QUILAPAYÚN WAR MIT INTI-ILLIMANI UND VÍCTOR JARA DIE WICHTIGSTE GRUPPE DER BEWEGUNG NUEVA CANCIÓN CHILENA. SIE VERFASSTEN DEN TEXT ZUR MUSIK VON SERGIO ORTEGA UND SANGEN EL PUEBLO UNIDO 1973 WENIGE TAGE VOR DEM PUTSCH AUF EINER MASSENDEMONSTRATION FÜR DIE REGIERUNG ALLENDE. ALS DAS MILITÄR AM 11. SEPTEMBER PUTSCHTE, WAREN QUILAPAYÚN AUF EINER EUROPATOURNEE IN FRANKREICH UND MUSSTEN BIS 1988 IM EXIL BLEIBEN.
The People United Will Never Be Defeated! gehört selbst für Konzertpianisten zum schwierigen Repertoire. Sie feiern in wenigen Wochen Ihren 81. Geburtstag. Üben Sie eigentlich noch jeden Tag?

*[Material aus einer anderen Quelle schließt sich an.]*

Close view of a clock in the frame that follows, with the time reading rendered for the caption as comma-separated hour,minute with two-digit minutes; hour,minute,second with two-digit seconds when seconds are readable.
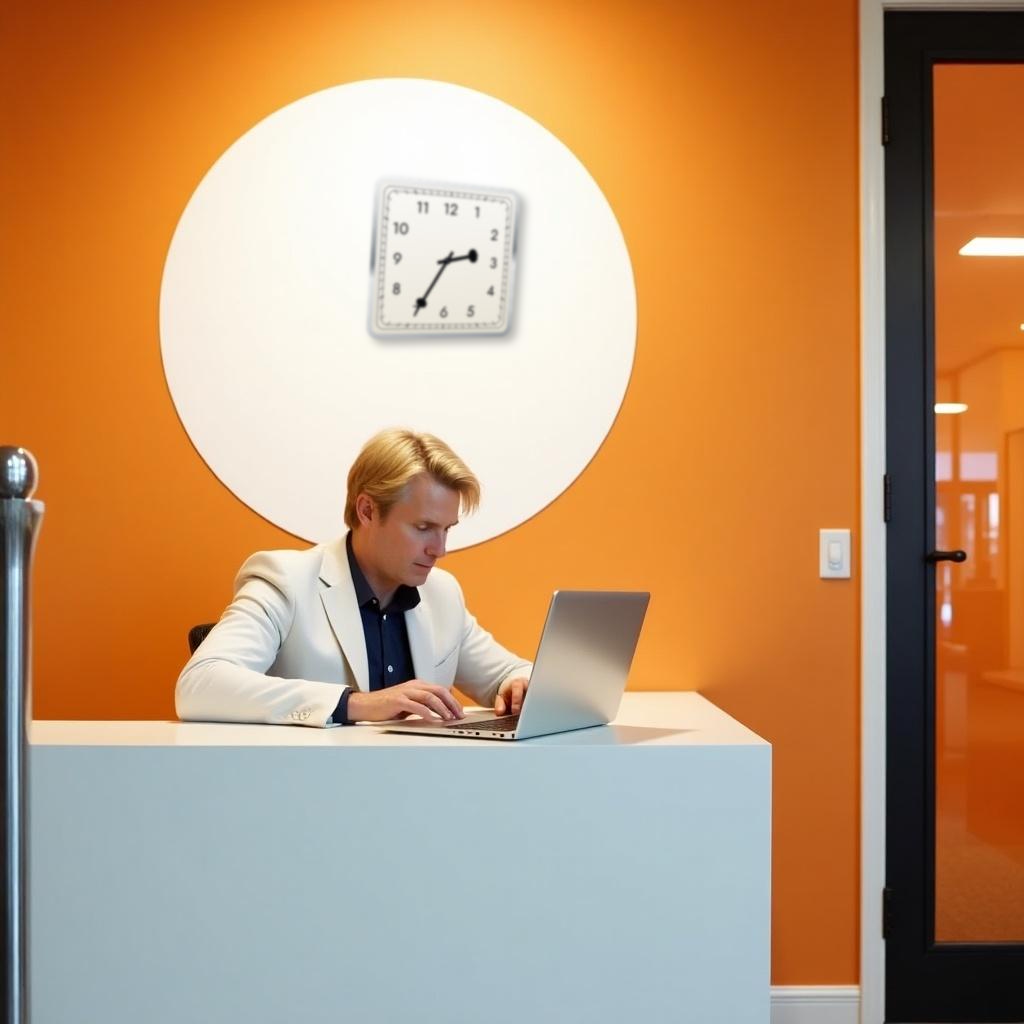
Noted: 2,35
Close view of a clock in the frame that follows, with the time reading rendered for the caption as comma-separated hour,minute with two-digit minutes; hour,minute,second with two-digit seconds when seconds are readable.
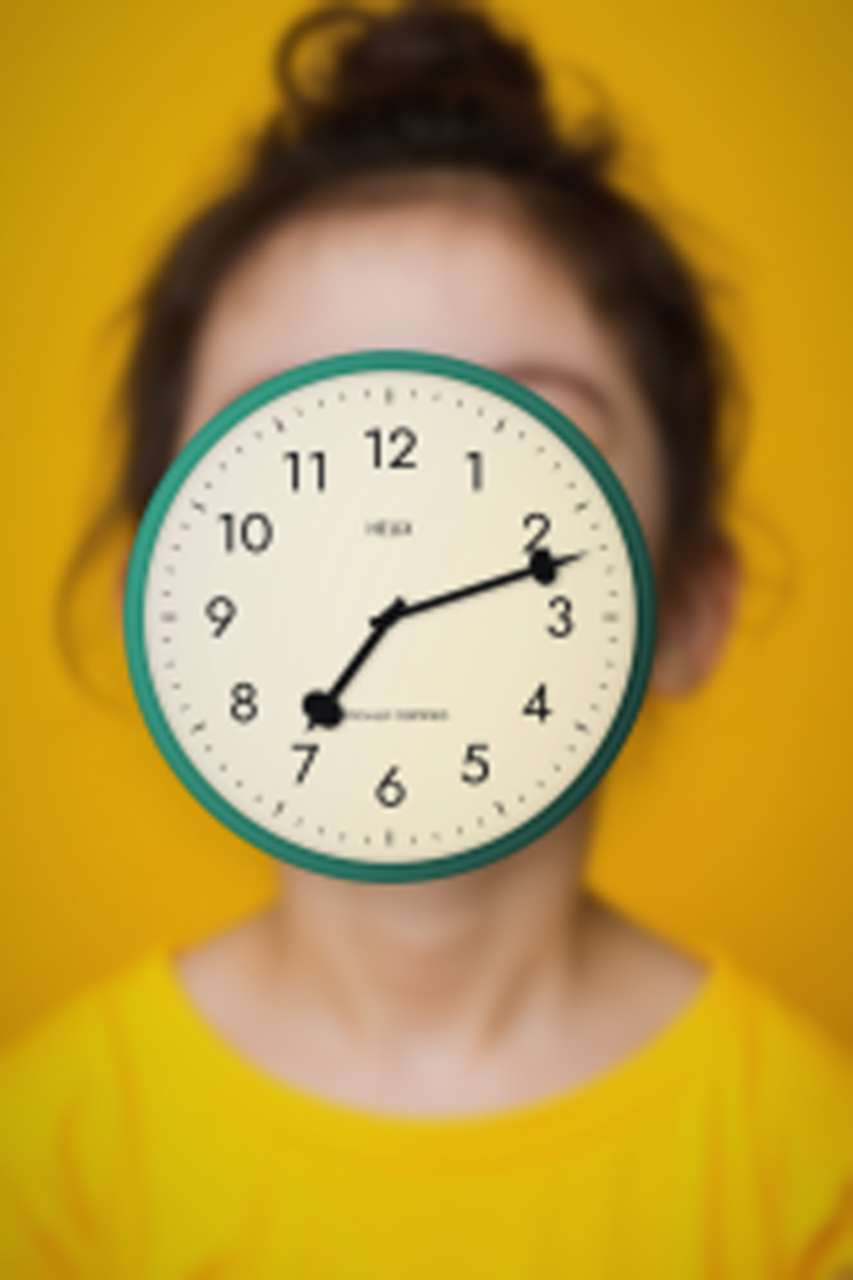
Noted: 7,12
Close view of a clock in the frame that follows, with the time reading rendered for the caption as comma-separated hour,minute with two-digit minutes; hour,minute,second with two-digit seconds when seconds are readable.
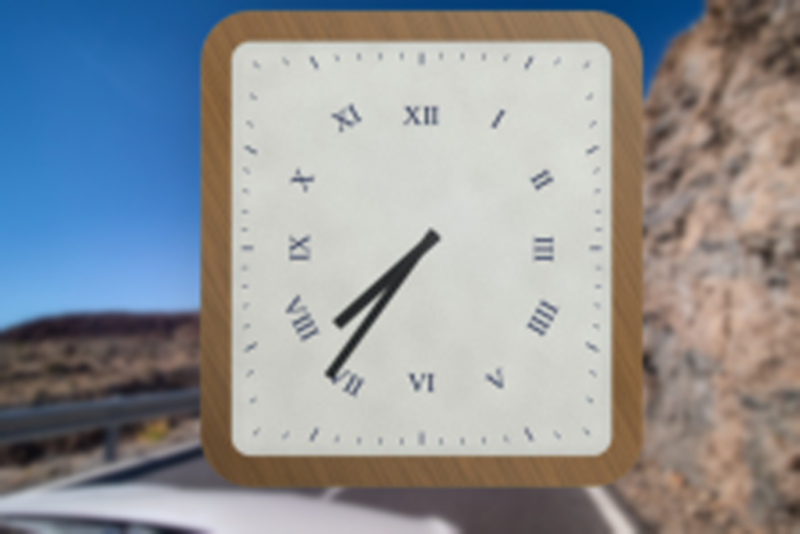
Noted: 7,36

Heute muss ich jeden Tag üben, leider. Ich habe das immer schon gehasst. Zum Glück habe ich früh angefangen, Klavier zu lernen – mit vier Jahren. Wenn du etwas sehr, sehr früh lernst, dann brauchst du auch nicht so viel üben, dann können sich deine Hände unabhängig voneinander bewegen und das bleibt. Überhaupt glaube ich, wir sollten alle Konservatorien schließen und alle Klavierwettbewerbe abschaffen. Wir sollten uns konzentrieren auf die frühe Musikerziehung von Kindern. Hier brauchen wir mehr Investitionen.
Sie haben ja immer mal wieder auch unterrichtet, in Yale oder in Liège. Gibt es etwas, was Sie Studierenden gerne auf den Weg gegeben haben?

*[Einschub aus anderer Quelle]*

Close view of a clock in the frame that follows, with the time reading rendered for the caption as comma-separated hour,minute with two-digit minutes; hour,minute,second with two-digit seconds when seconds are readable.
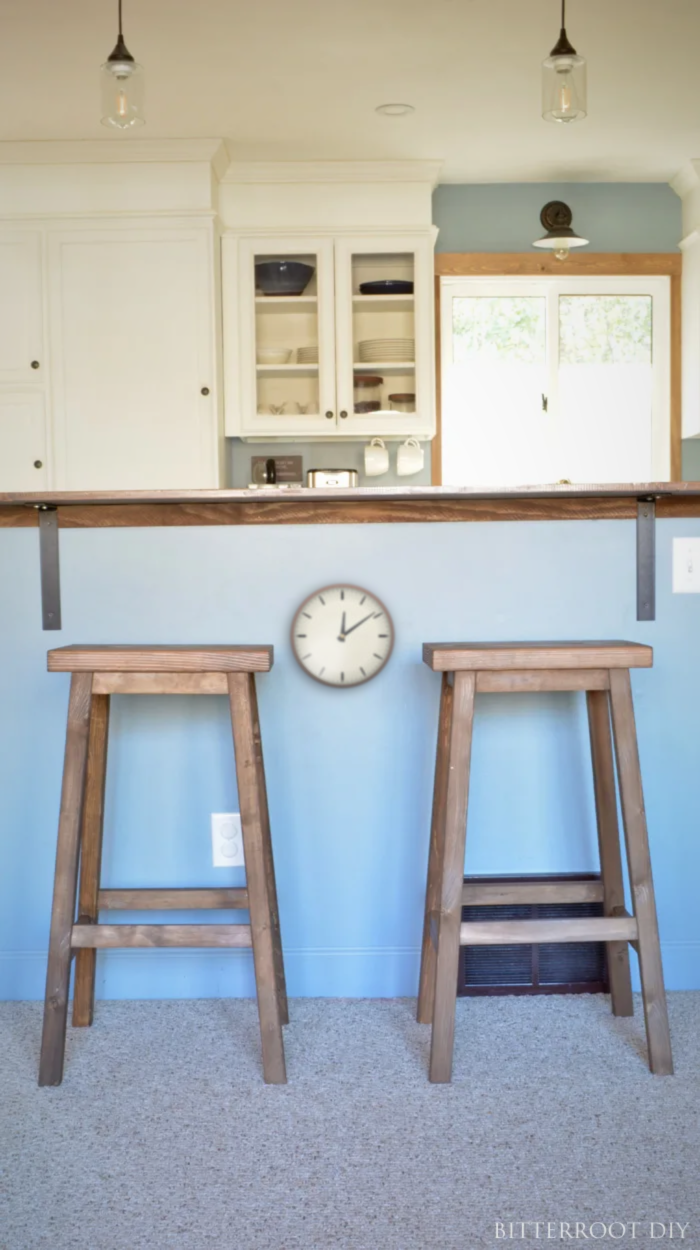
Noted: 12,09
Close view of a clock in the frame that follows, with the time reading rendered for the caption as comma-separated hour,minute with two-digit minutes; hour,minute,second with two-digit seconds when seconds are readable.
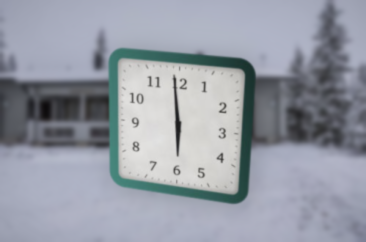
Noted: 5,59
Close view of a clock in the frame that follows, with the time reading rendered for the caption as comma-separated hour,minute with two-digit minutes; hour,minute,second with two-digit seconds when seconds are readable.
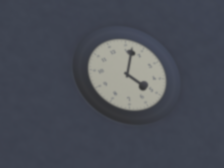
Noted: 5,07
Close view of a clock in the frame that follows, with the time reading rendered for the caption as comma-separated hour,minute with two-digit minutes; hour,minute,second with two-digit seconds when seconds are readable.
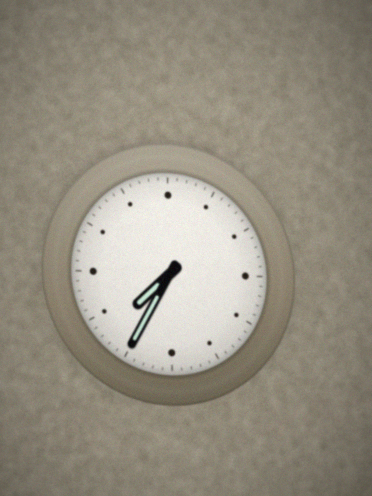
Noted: 7,35
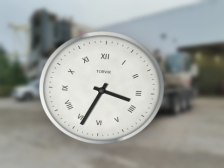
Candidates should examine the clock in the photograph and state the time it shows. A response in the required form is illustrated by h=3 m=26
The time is h=3 m=34
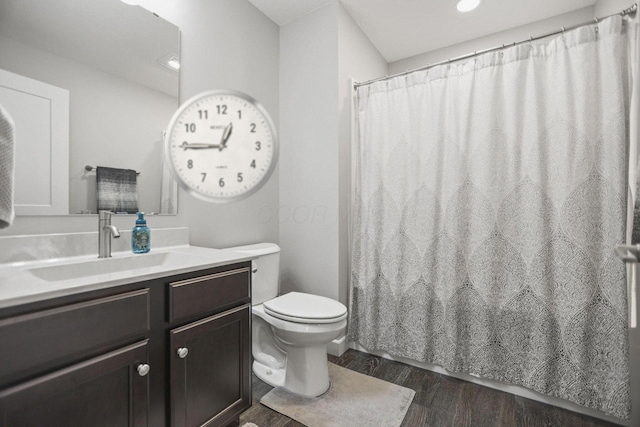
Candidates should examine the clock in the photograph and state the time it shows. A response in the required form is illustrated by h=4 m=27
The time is h=12 m=45
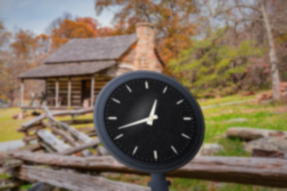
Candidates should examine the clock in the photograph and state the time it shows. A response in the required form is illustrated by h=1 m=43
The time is h=12 m=42
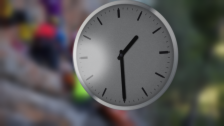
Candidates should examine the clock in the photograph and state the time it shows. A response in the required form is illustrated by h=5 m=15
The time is h=1 m=30
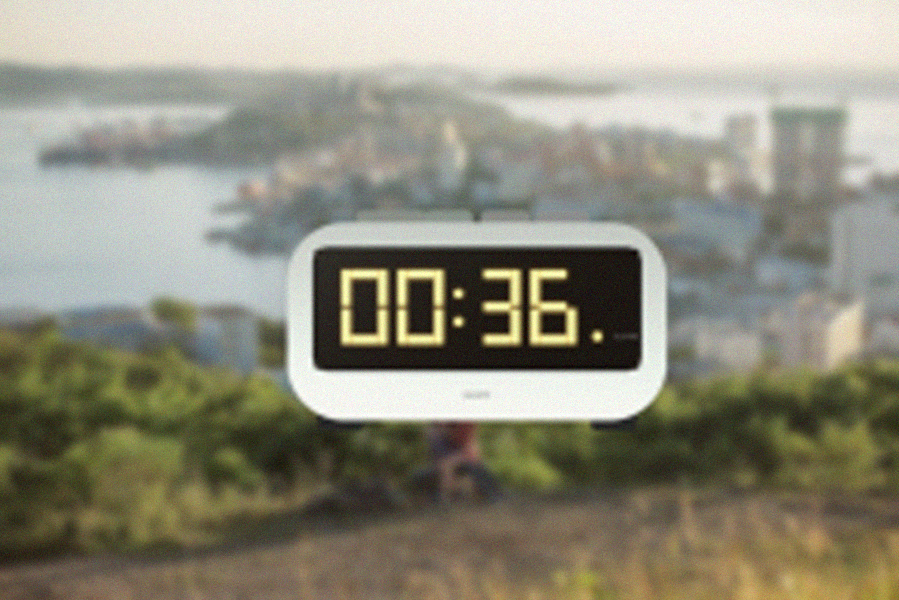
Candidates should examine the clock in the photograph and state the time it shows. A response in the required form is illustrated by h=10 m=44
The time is h=0 m=36
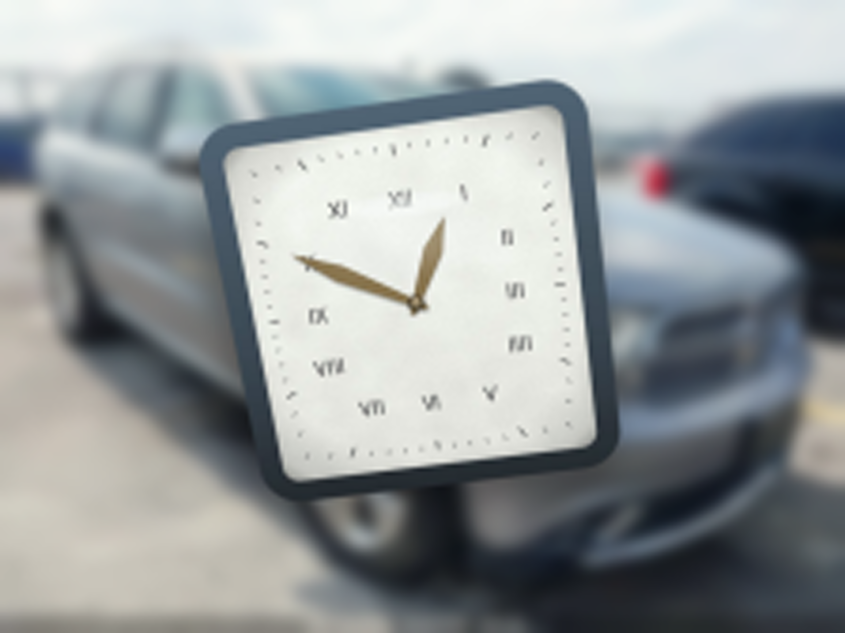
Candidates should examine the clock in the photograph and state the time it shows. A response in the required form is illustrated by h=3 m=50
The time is h=12 m=50
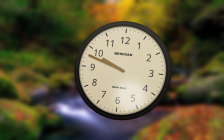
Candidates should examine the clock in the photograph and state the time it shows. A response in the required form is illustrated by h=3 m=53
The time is h=9 m=48
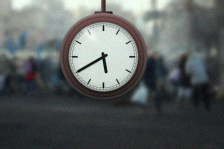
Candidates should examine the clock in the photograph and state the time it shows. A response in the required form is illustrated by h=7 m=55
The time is h=5 m=40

Naja, ich bin eine sehr faule Person und würde mich nie als wirklichen Lehrer bezeichnen. Ich hatte in den USA auch große Schwierigkeiten mit den Universitäten, ich vermute aus politischen Gründen, aber wer weiß… In Liège hatte ich meinen einzigen festen Job. Meine Unterrichtsmethode war aber eher, die Studierenden arbeiten zu lassen. Ich habe zum Beispiel früh entschieden, keinen Einzelunterricht zu geben, sondern immer Gruppen zu organisieren. Das hat damals auch gut funktioniert, ich habe eigentlich nur Diskussionen angefangen. Provoziert und gewartet. Aber heute haben die jungen Leute Angst zu reden. Es hat sich sehr verändert. Die Studenten früher meinten, sie hätten viel gelernt in den Diskussionen, und so ging es mir auch. Heute sagen sie: Ich habe dafür bezahlt, hier zu studieren, ich will etwas dafür bekommen, was das Geld wert ist. Deshalb passt das nicht mehr so richtig, mit dem Unterrichten und mir. Wenn ich ein vulgärer Marxist wäre, würde ich sagen: Es ist der Kapitalismus.

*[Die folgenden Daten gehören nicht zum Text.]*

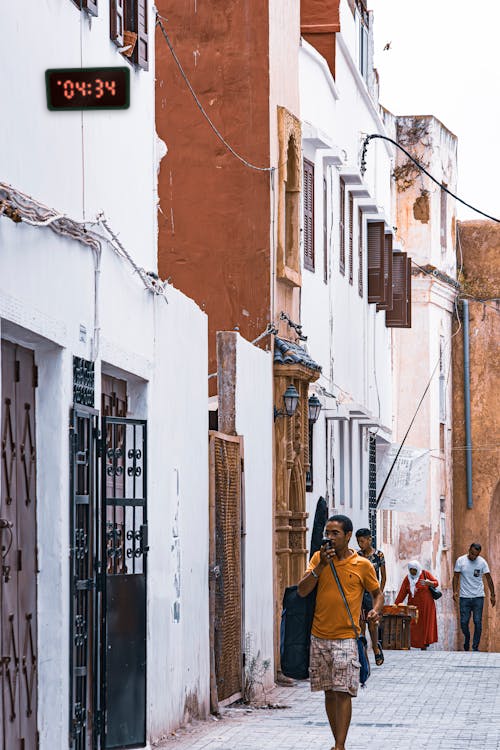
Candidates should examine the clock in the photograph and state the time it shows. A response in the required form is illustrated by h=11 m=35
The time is h=4 m=34
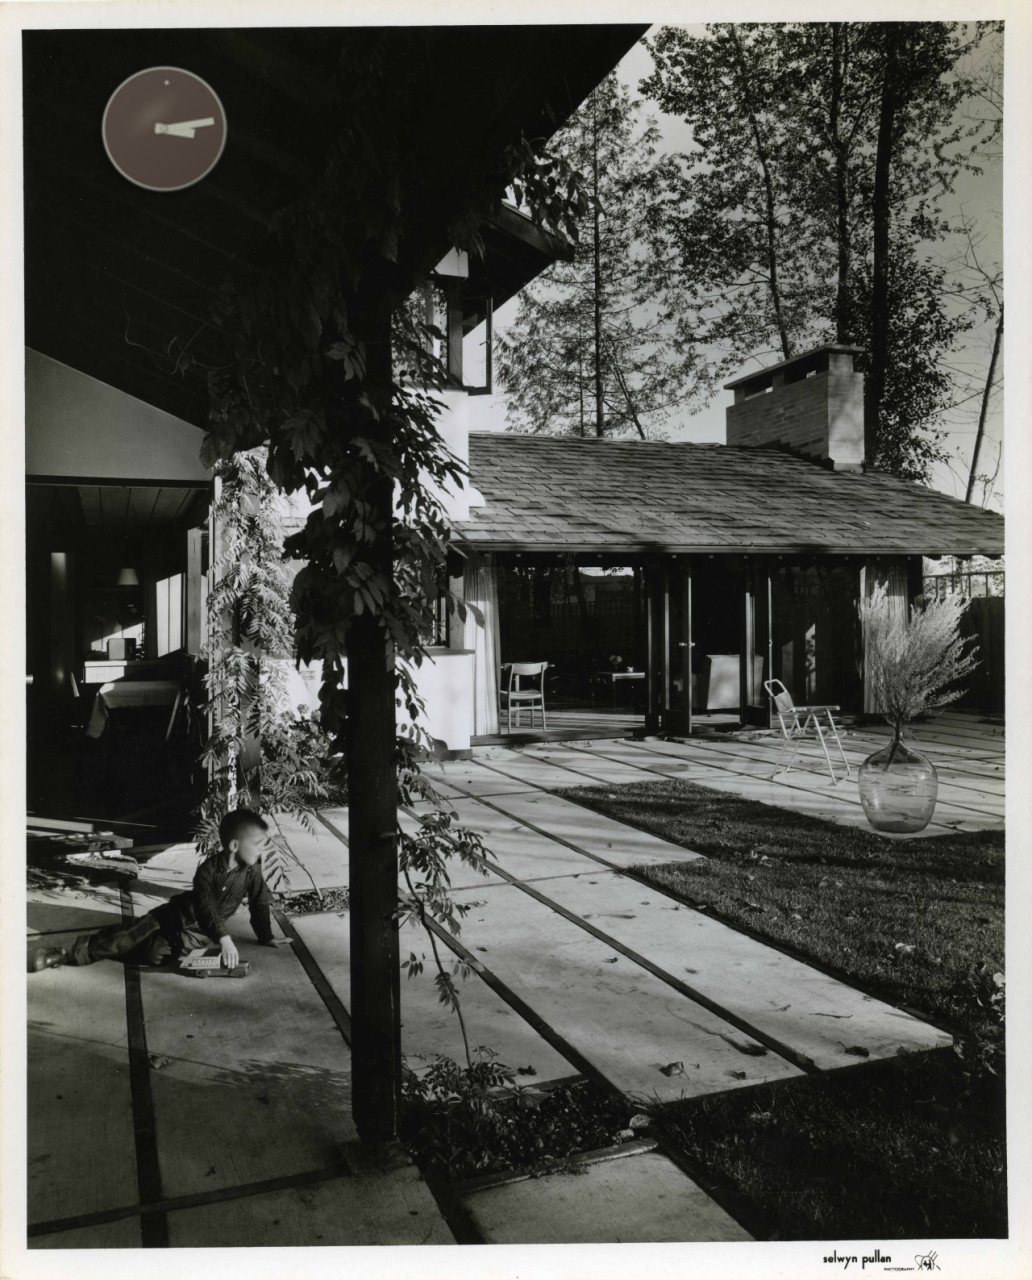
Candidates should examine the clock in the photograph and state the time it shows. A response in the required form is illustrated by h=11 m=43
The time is h=3 m=13
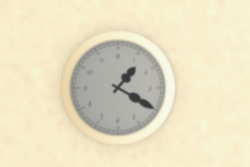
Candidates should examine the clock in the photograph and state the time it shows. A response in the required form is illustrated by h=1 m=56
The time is h=1 m=20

In einem Interview haben Sie gesagt: ›It’s bad enough, that the avantgarde has crumbled so simply and without sound. But the fact that capitalism still hasn’t been defeated either, that can get you down.‹
Ja, das sage ich auch heute noch. Das Ding ist: Es ist keine Ausbeutung der Arbeiterklasse mehr, sondern eine doppelte Ausbeutung der Menschen, die auch noch dafür bezahlen. Man kann sogar sagen, dass es sich in eine neue Form der Sklaverei verwandelt. Amazon Slavery. Das ist kein purer Kapitalismus mehr. Es fehlt eigentlich der Begriff dafür.
Ihre vielleicht bekanntesten Stücke Coming Together und The People United beziehen sich beide auf das Zusammenkommen der Gesellschaft, sie beschäftigen sich aber auch mit dem Thema Freiheit in Begrenzung: Coming Together handelt von einem Gefängnisinsassen in Attica, der kurz vor einer Revolte in einem Brief schreibt, dass er sich noch nie so frei fühlte, wie im Gefängnis: ›i am deliberate – sometimes even calculating – seldom employing histrionics except as a test of the reactions of others. I read much, exercise, talk to guards and inmates, feeling for the inevitable direction of my life.‹ Die Themen Freiheit und Begrenzung finden sich ja auch in der Komposition wieder, improvisierte Momente wechseln sich mit komponierten Passagen ab.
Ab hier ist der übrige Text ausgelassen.